O escritor italiano Andrea Camilleri morreu, esta quarta-feira, aos 93 anos, depois de sofrer uma paragem cardíaca num hospital de Roma, onde estava internado há cerca de um mês.

Andrea Camilleri deixa mais de 100 obras publicadas, sendo a mais famosa a série policial “O Comissário Montalbano”, que viria a ser adaptada para televisão em 1999. A série seria transmitida em mais de 60 países, incluindo Portugal.

Embora seja um dos nomes icónicos da recente ficção italiana, Camilleri começou a escrever apenas depois de fazer 60 anos. Até essa altura passou a vida profissional a exercer a carreira de professor, encenador e guionista.

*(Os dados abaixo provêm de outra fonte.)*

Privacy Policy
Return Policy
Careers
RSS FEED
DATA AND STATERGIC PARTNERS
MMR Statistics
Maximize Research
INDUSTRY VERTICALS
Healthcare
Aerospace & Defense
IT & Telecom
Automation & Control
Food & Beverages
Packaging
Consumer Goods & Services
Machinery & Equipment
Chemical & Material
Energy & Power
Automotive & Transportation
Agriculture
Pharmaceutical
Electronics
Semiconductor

O primeiro livro sobre Montalbano foi publicado em 1994 e dava pelo nome de “A Forma da Água”. Seguiram-se mais de 30 milhões de cópias vendidas da saga do inspetor.

À parte da vida profissional, Andrea Camilleri foi um confesso membro do Partido Comunista italiano e um verdadeiro crítico do antigo primeiro-ministro, Silvio Berlusconi. Nos últimos anos de vida referiu-se a Matteo Salvini, atual vice-primeiro-ministro italiano, como alguém que lhe lembrava “um membro do regime fascista”.

Nascido em 1925, Andrea Camilleri viveu quase todo o período do fascismo de Benito Mussolini, que durou entre 1922 e 1945. Curiosamente, Matteo Salvini foi dos primeiros a reagir à morte do escritor, deixando um "adeus a Andrea Camilleri, pai de Montalbano e incansável escritor da sua Sicília".